WHAT YOU WILL DO
In the entries below, begin at the line with "odpowiednio zabezpieczą" and stop after the line with "Activar el modo"; output those lines exactly and omit the pictures.

[Transcribed page contents]
-=-=-

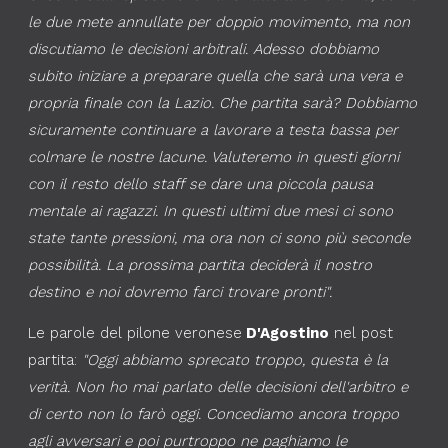
le due mete annullate per doppio movimento, ma non
discutiamo le decisioni arbitrali. Adesso dobbiamo
subito iniziare a preparare quella che sarà una vera e
propria finale con la Lazio. Che partita sarà? Dobbiamo
sicuramente continuare a lavorare a testa bassa per
colmare le nostre lacune. Valuteremo in questi giorni
con il resto dello staff se dare una piccola pausa
mentale ai ragazzi. In questi ultimi due mesi ci sono
state tante pressioni, ma ora non ci sono più seconde
possibilità. La prossima partita deciderà il nostro
destino e noi dovremo farci trovare pronti".
Le parole del pilone veronese
D'Agostino
nel post
partita:
"Oggi abbiamo sprecato troppo, questa è la
verità. Non ho mai parlato delle decisioni dell'arbitro e
di certo non lo farò oggi. Concediamo ancora troppo
agli avversari e poi purtroppo ne paghiamo le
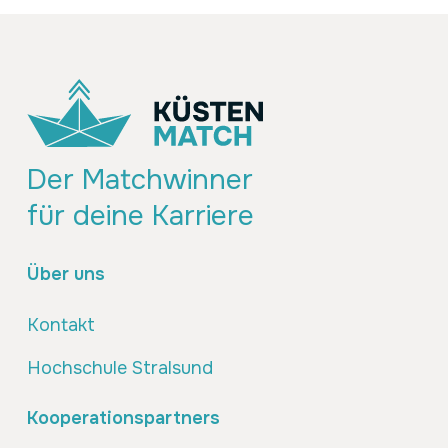
Der Matchwinner
für deine Karriere
Über uns
Kontakt
Hochschule Stralsund
Kooperationspartners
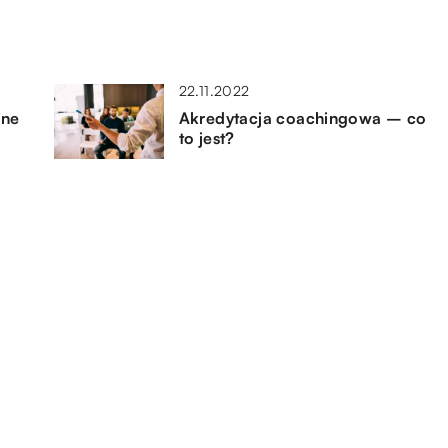
22.11.2022
ine
Akredytacja coachingowa – co
to jest?
20.08.2021
Eleganckie buty dla mężczyzn –
spośród czego można wybierać
16.10.2021
c
Środki chemiczne, które
odpowiednio zabezpieczą
powierzchnię przed brudem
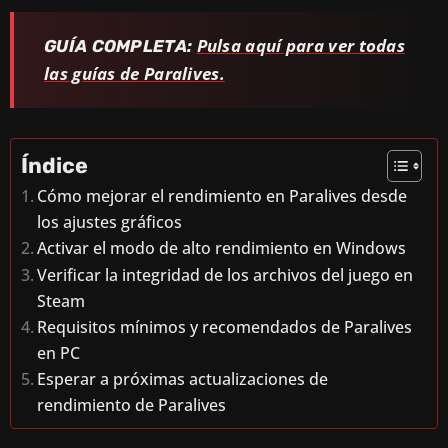
Pulsa aquí para ver todas
GUÍA COMPLETA:
las guías de Paralives.
Índice
Cómo mejorar el rendimiento en Paralives desde
los ajustes gráficos
Activar el modo de alto rendimiento en Windows
Verificar la integridad de los archivos del juego en
Steam
Requisitos mínimos y recomendados de Paralives
en PC
Esperar a próximas actualizaciones de
rendimiento de Paralives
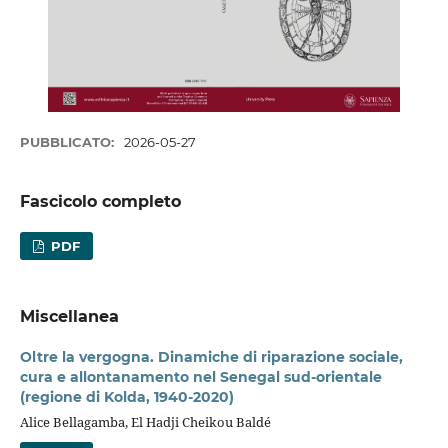
PUBBLICATO:
2026-05-27
Fascicolo completo
PDF
Miscellanea
Oltre la vergogna. Dinamiche di riparazione sociale,
cura e allontanamento nel Senegal sud-orientale
(regione di Kolda, 1940-2020)
Alice Bellagamba, El Hadji Cheikou Baldé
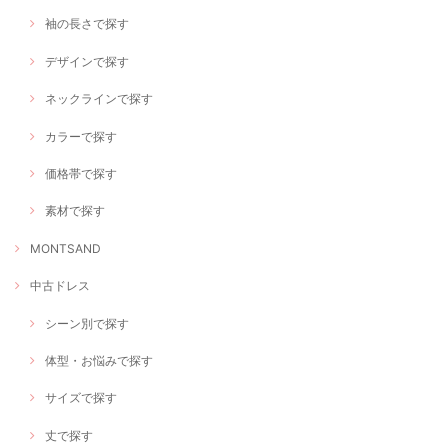
袖の長さで探す
デザインで探す
ネックラインで探す
カラーで探す
価格帯で探す
素材で探す
MONTSAND
中古ドレス
シーン別で探す
体型・お悩みで探す
サイズで探す
丈で探す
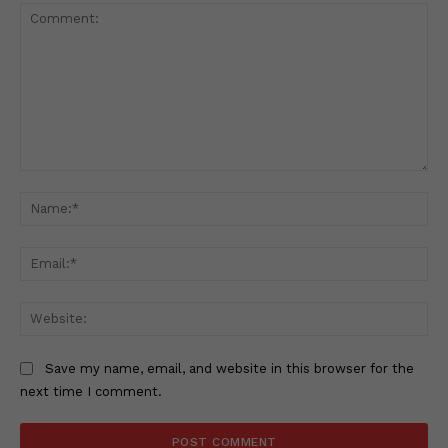
Comment:
Na
Ema
Web
Save my name, email, and website in this browser for the
next time I comment.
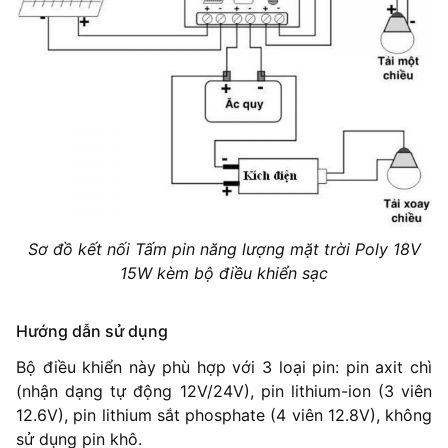
Sơ đồ kết nối Tấm pin năng lượng mặt trời Poly 18V
15W kèm bộ điều khiển sạc
Hướng dẫn sử dụng
Bộ điều khiển này phù hợp với 3 loại pin: pin axit chì
(nhận dạng tự động 12V/24V), pin lithium-ion (3 viên
12.6V), pin lithium sắt phosphate (4 viên 12.8V), không
sử dụng pin khô.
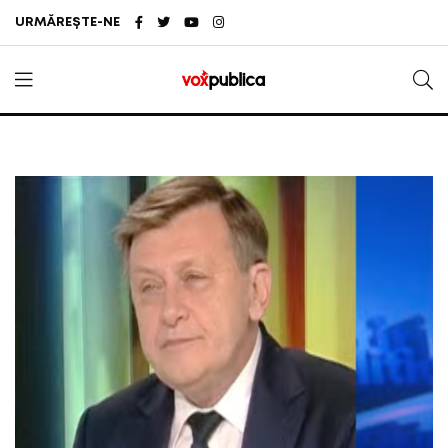
URMĂREȘTE-NE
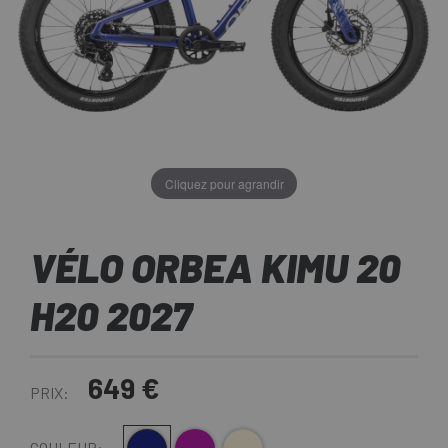
Cliquez pour agrandir
VÉLO ORBEA KIMU 20
H20 2027
649 €
PRIX:
COULEUR:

-=-=-

WRITTEN SOLUTION
odpowiednio zabezpieczą
powierzchnię przed brudem
Pulsa aquí para ver todas
GUÍA COMPLETA:
las guías de Paralives.
Índice
Cómo mejorar el rendimiento en Paralives desde
los ajustes gráficos
Activar el modo de alto rendimiento en Windows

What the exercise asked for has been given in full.